Enzo Jannacci se ne è andato, come in una storia di una sua canzone, “solo una canzonetta” come avrebbe detto con amara ironia. Rapito da quel fluttuare della vita che vive nei destini  di gente comune e da quella morte ugualmente insediata in destini comuni sottoforma di tristezza, dolore , miseria. Una poesia, la sua, autentica e tuttavia senza l’aspetto della poesia.

Ricordo quando venne a Imola alla Rocca Sforzesca negli anni ‘70. Ero adolescente e si teneva allora la festa della gioventù, organizzata da tutti i movimenti politici giovanili; molti di noi erano approdati alla politica con entusiasmo convinti che quella fosse la strada giusta per conquistare un mondo migliore, da protagonisti.  Jannacci era fuori dalle scene da alcuni anni per dedicarsi alla Medicina. Andammo a Milano a trovarlo e riuscimmo a convincerlo a venire a Imola a tenere un concerto in via del tutto eccezionale. Mise insieme il gruppo dei suoi musicisti storici e si presentò, mantenendo l’impegno; non so nemmeno se riuscissero a provare prima del concerto, come si conviene. Fu comunque un successo tra “Ho visto un re”, “Prete Liprando” (frutto del connubio artistico con Dario Fo), “ Il primo furto non si scorda mai”, “L’Armando” e diversi altri pezzi. Dopo un po’ di anni tornò sulle scene e “raccontò” diverse altre “canzonette”.

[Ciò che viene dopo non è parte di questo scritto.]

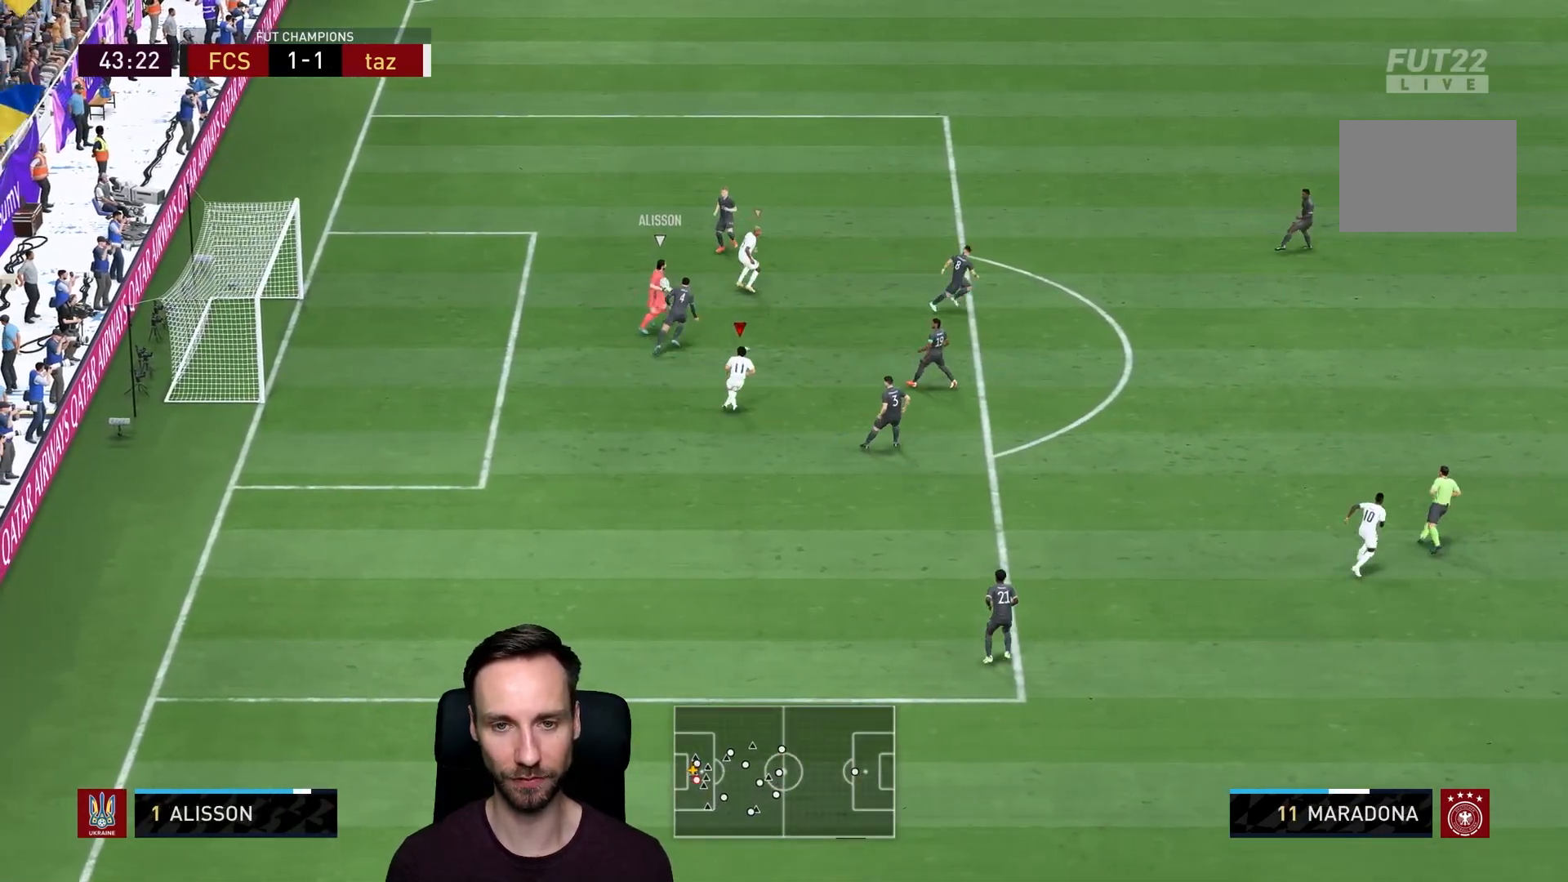
{"buttons": ["L2", "R2"], "left_stick": "right", "right_stick": "center", "events": [[300, "left_stick", "down-right"], [333, "right_stick", "up"], [400, "L2", "down"], [400, "left_stick", "right"], [433, "right_stick", "center"]]}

Jannacci faceva parte di quella generazione di artisti come Gaber, De Andrè e altri, che erano, per chi faceva politica, punti di riferimento culturale. Raccontavano le storie di un mondo che volevamo cambiare perché ci sembrava iniquo, ingiusto, doloroso. Ma divertivano anche, con un’ironia sagace, a volte amara, ma incredibilmente efficace nel cogliere il lato buffo  e ironico dell’accanimento della vita verso i poveracci e delle loro ingenuità, delle situazioni talvolta paradossali di una vita quotidiana faticosa vissuta, nonostante tutto. Musica popolare nello stile e nei contenuti, ma anche colta per i ritmi e gli arrangiamenti perché era il risultato di una acuta osservazione ed elaborazione culturale.

C’era un’analisi della realtà e del mondo in quelle canzoni in cui ci si riconosceva. Il panettiere, il gruista, il muratore, l’operaio, l’operaia, il barbone, il ladro di polli, personaggi milanesi di un’Italia rappresentata in quegli anni anche in molti film della commedia italiana. Jannacci narrava queste storie da dentro i suoi protagonisti comunicando le loro emozioni e i loro sentimenti. Emozioni e sentimenti  che erano in parte anche i tuoi e che confermavano la giustezza delle idee di riferimento di una militanza politica. Non il contrario. E poi i giovani. Ricorrevano spesso nelle sue canzoni, con le loro speranze, le loro disillusioni, le relazioni difficili, vittime spesso degli anticorpi alla loro ribellione messi in circolo da un sistema spietato e informale.

Jannacci è stato a suo modo un intellettuale rispettoso allegro e triste, amaro e ironico che sdrammatizzava il dolore senza che mai questo perdesse di peso e dignità. Un grande artista che, come tutti i veri artisti si “sporcano le mani “ con la vita e con le sofferenze per riderne e interpretarle con una recitazione autentica ed originale, sicuramente inimitabile. Certamente le sue canzoni e il suo lavoro sono stati e sono un riferimento ideale e di pensiero, un’esperienza formativa divertente, scanzonata e profonda che, narrando  un mondo ormai andato, resta dentro come traccia di un percorso che vive in quel che siamo.